In the simplest use case, ANALYZE_CONSTRAINTS is a two-step process:

  1. Run ANALYZE_CONSTRAINTS on the desired table. ANALYZE_CONSTRAINTS reports all rows that violate constraints.
  2. Use the report to fix violations.

You can also use ANALYZE_CONSTRAINTS in the following cases:

  • Analyze tables with enforced constraints.
  • Detect constraint violations introduced by a COPY operation and address them before the copy transaction is committed.

Analyzing Tables with Enforced Constraints

If constraints are enforced on a table and a DML operation returns constraint violations, Vertica reports on a limited number of constraint violations before it rolls back the operation. This can be problematic when you try to load a large amount of data that includes many constraint violations—for example, duplicate key values. In this case, use ANALYZE_CONSTRAINTS as follows:

  1. Temporarily disable enforcement of all constraints on the target table.
  2. Run the DML operation.
  3. After the operation returns, run ANALYZE_CONSTRAINTS on the table. ANALYZE_CONSTRAINTS reports all rows that violate constraints.
  4. Use the report to fix the violations.
  5. Re-enable constraint enforcement on the table.

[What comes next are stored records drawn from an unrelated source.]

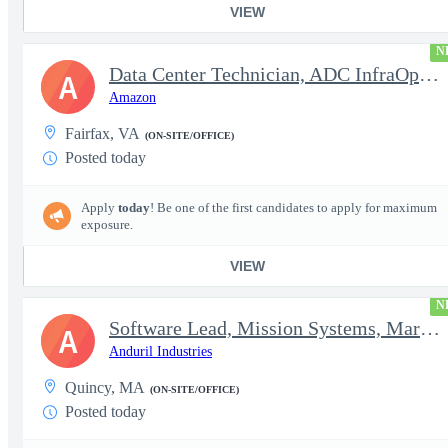
VIEW
N
Data Center Technician, ADC InfraOps DCO
A
Amazon
Fairfax, VA
(ON-SITE/OFFICE)
Posted today
Apply
today
! Be one of the first candidates to apply for maximum
exposure.
VIEW
N
Software Lead, Mission Systems, Maritime
A
Anduril Industries
Quincy, MA
(ON-SITE/OFFICE)
Posted today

Use ANALYZE_CONSTRAINTS to detect and address constraint violations introduced by a COPY operation as follows:

  1. Copy the source data into the target table with COPY…NO COMMIT.
  2. Call ANALYZE_CONSTRAINTS to check the target table with its uncommitted updates.
  3. If ANALYZE_CONSTRAINTS reports constraint violations, roll back the copy transaction.
  4. Use the report to fix the violations, and then re-execute the copy operation.

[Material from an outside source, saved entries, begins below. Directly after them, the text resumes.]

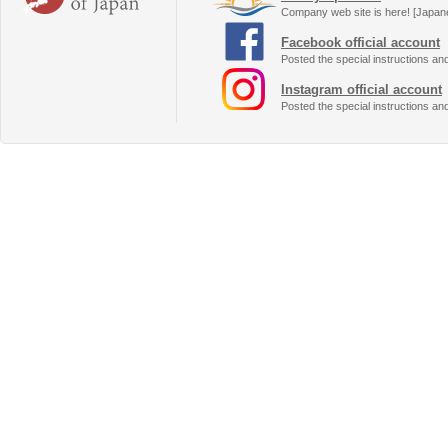
Company web site is here! [Japan
Facebook official account
Posted the special instructions an
Instagram official account
Posted the special instructions an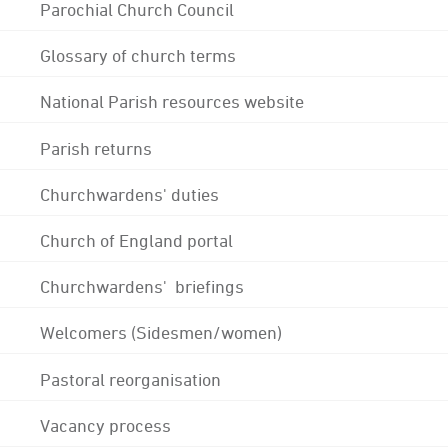
Parochial Church Council
Glossary of church terms
National Parish resources website
Parish returns
Churchwardens' duties
Church of England portal
Churchwardens' briefings
Welcomers (Sidesmen/women)
Pastoral reorganisation
Vacancy process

For details about using COPY…NO COMMIT, see Using Transactions to Stage a Load.

Distributing Constraint Analysis

ANALYZE_CONSTRAINTS runs as an atomic operation—that is, it does not return until it evaluates all constraints within the specified scope. For example, if you run ANALYZE_CONSTRAINTS against a table, the function returns only after it evaluates all column constraints against column data. If the table has a large number of columns with constraints, and contains a very large data set, ANALYZE_CONSTRAINTS is liable to exhaust all available memory and return with an out-of-memory error. This risk is increased by running ANALYZE_CONSTRAINTS against multiple tables simultaneously, or against the entire database.

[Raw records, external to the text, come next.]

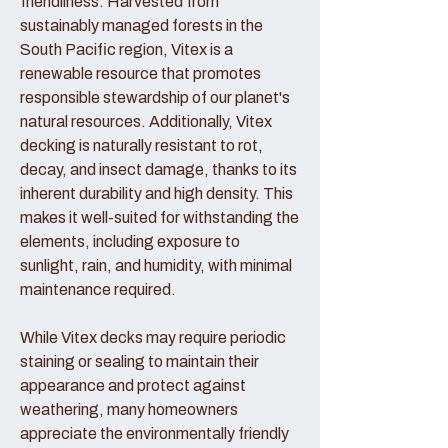
friendliness. Harvested from
sustainably managed forests in the
South Pacific region, Vitex is a
renewable resource that promotes
responsible stewardship of our planet's
natural resources. Additionally, Vitex
decking is naturally resistant to rot,
decay, and insect damage, thanks to its
inherent durability and high density. This
makes it well-suited for withstanding the
elements, including exposure to
sunlight, rain, and humidity, with minimal
maintenance required.
While Vitex decks may require periodic
staining or sealing to maintain their
appearance and protect against
weathering, many homeowners
appreciate the environmentally friendly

You can minimize the risk of out-of-memory errors by setting configuration parameter MaxConstraintChecksPerQuery (by default set to ‑1) to a positive integer. For example, if this parameter is set to 20, and you run ANALYZE_CONSTRAINTS on a table that contains 38 column constraints, the function divides its work into two separate queries. ANALYZE_CONSTRAINTS creates a temporary table for loading and compiling results from the two queries, and then returns the composite result set.

MaxConstraintChecksPerQuery can only be set at the database level, and can incur a certain amount of overhead. When set, commits to the temporary table created by ANALYZE_CONSTRAINTS cause all pending database transactions to auto-commit. Setting this parameter to a reasonable number such as 20 should minimize its performance impact.